I’m breathing hard when I don’t want to be. A slow, tingly need building in my stomach. I almost ask him to stay. We could do that—enjoy each other with nothing attached to it, but if it becomes a habit, it could be a problem. It’s important I remember that, so instead of standing here, I go into the back until I hear him leave the flyers before going out front again.
Chapter Six ~Maddox~
The next day I’m sitting on my porch, trying to wake up with a cigarette in my hand. It was a long night at work with stupid-ass drunk people making fools of themselves. It gets tiring after a while. I’ve never been into shit like that. Don’t do drugs and rarely drink. My one vice is cigarettes. There’s something relaxing about the deep breaths in and forced breaths out. I think it was something I did to rebel when I was younger, and I haven’t stopped yet. They keep me busy, as fucked up as that sounds. Maybe I have an oral fixation or some shit like that.

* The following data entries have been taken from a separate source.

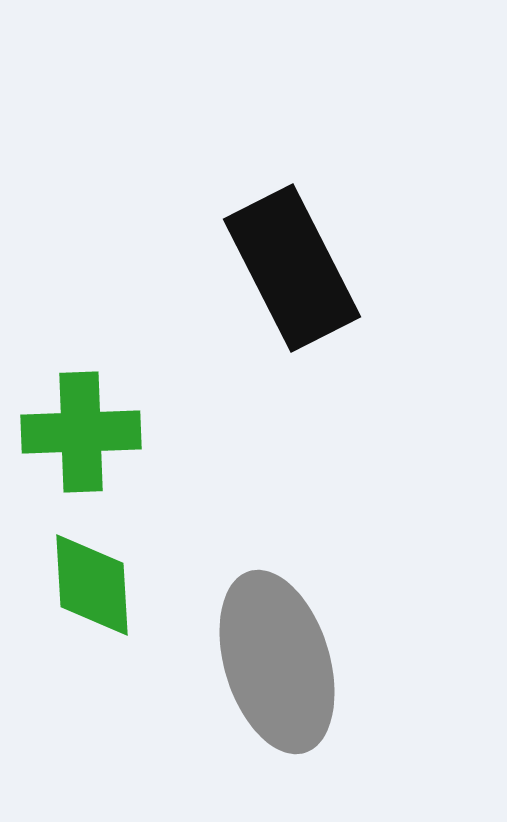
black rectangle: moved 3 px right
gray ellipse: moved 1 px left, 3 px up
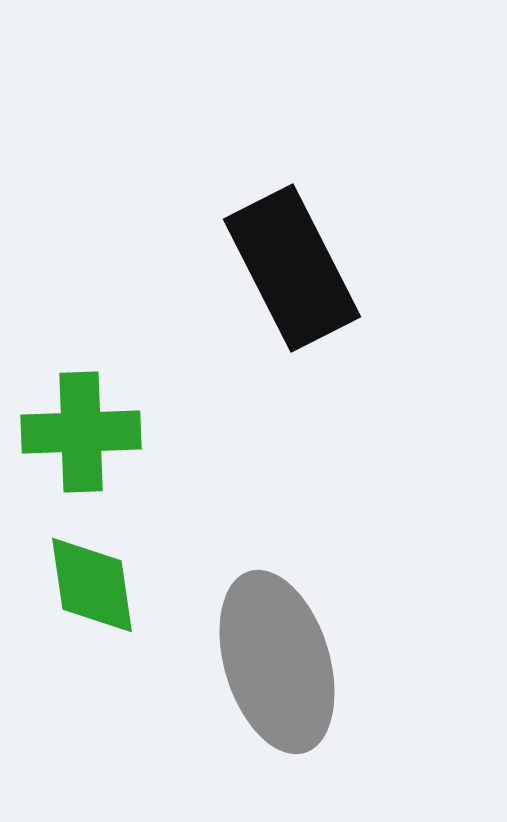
green diamond: rotated 5 degrees counterclockwise
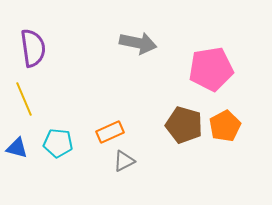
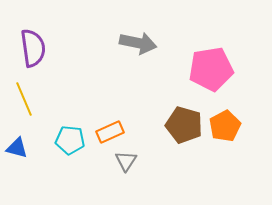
cyan pentagon: moved 12 px right, 3 px up
gray triangle: moved 2 px right; rotated 30 degrees counterclockwise
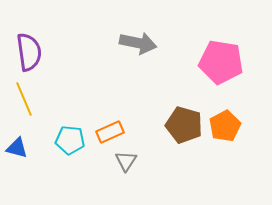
purple semicircle: moved 4 px left, 4 px down
pink pentagon: moved 10 px right, 7 px up; rotated 18 degrees clockwise
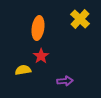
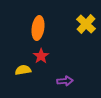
yellow cross: moved 6 px right, 5 px down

The only good thing about last night was I got rid of all the flyers before Trevor or his brother Tyler could give me shit about passing them out at work. They’re twins even though they don’t look exactly alike—rich kids who somehow own a club at twenty-two. They basically leave me alone, which works for me.

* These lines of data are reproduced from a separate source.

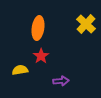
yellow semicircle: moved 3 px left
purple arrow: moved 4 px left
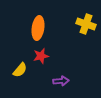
yellow cross: rotated 24 degrees counterclockwise
red star: rotated 21 degrees clockwise
yellow semicircle: rotated 140 degrees clockwise
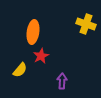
orange ellipse: moved 5 px left, 4 px down
red star: rotated 14 degrees counterclockwise
purple arrow: moved 1 px right; rotated 84 degrees counterclockwise
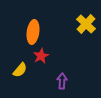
yellow cross: rotated 24 degrees clockwise
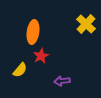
purple arrow: rotated 98 degrees counterclockwise
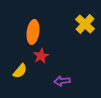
yellow cross: moved 1 px left
yellow semicircle: moved 1 px down
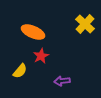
orange ellipse: rotated 75 degrees counterclockwise
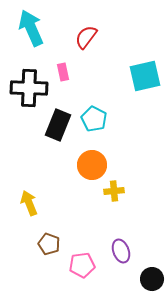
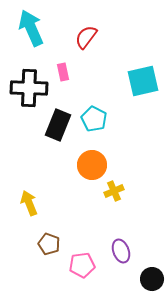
cyan square: moved 2 px left, 5 px down
yellow cross: rotated 18 degrees counterclockwise
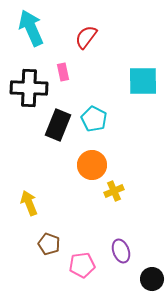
cyan square: rotated 12 degrees clockwise
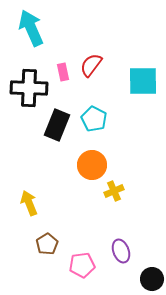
red semicircle: moved 5 px right, 28 px down
black rectangle: moved 1 px left
brown pentagon: moved 2 px left; rotated 20 degrees clockwise
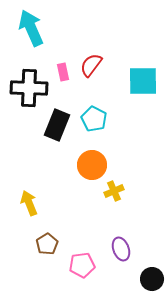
purple ellipse: moved 2 px up
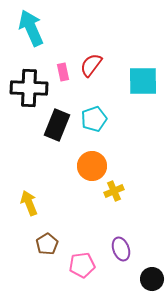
cyan pentagon: rotated 25 degrees clockwise
orange circle: moved 1 px down
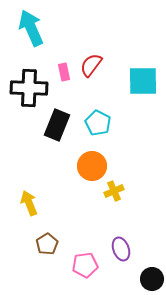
pink rectangle: moved 1 px right
cyan pentagon: moved 4 px right, 4 px down; rotated 25 degrees counterclockwise
pink pentagon: moved 3 px right
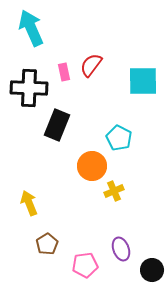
cyan pentagon: moved 21 px right, 15 px down
black circle: moved 9 px up
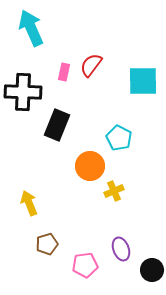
pink rectangle: rotated 24 degrees clockwise
black cross: moved 6 px left, 4 px down
orange circle: moved 2 px left
brown pentagon: rotated 15 degrees clockwise
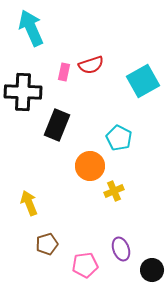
red semicircle: rotated 145 degrees counterclockwise
cyan square: rotated 28 degrees counterclockwise
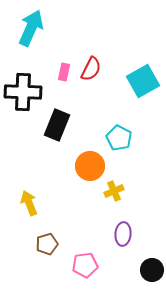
cyan arrow: rotated 48 degrees clockwise
red semicircle: moved 4 px down; rotated 45 degrees counterclockwise
purple ellipse: moved 2 px right, 15 px up; rotated 25 degrees clockwise
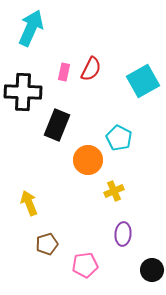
orange circle: moved 2 px left, 6 px up
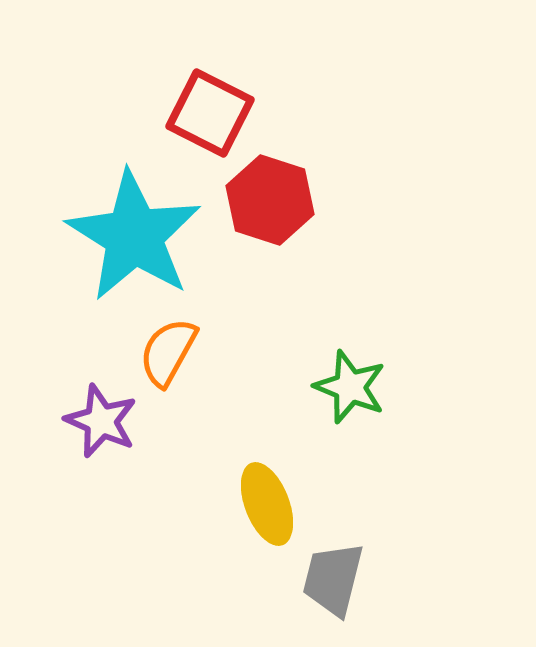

Pushing the end of my half-smoked cigarette into the concrete, I put it out before stuffing it into the old coffee can. As I’m about to go inside, Laney and her boyfriend, Adrian, walk around the corner.
Even though I’m iffy about him, there’s a respect there too. He’s with my sister even though our dad killed his son. He never told her that I hunted him down after he split a few months before and took some of my anger out on him with my fists. It’s not as though he didn’t give it right back to me.
“Hey!” Laney smiles and gives me a quick hug.
I nod toward Adrian. “What’s up?”
He lifts his chin in greeting. Grabbing the door handle, I push it open and they follow me inside.
“Not too much. We’re going to see Ash, but I wanted to stop by and see how things are going with you first.” Laney sits on the couch and Adrian goes down right beside her.
For a second, I look at him. Watch for some flash of anger that I know he has to feel. Ash was his son. Our dad hit him and now they’re going to see him at his grave. For a brief second, Adrian closes his eyes and takes a deep breath before reaching over to grab my sister’s hand. Damned if he didn’t make me respect him a whole hell of a lot more. He loves her and doesn’t make her suffer for something she didn’t cause. That’s really all I ever wanted for her—not to lose out because of our parents.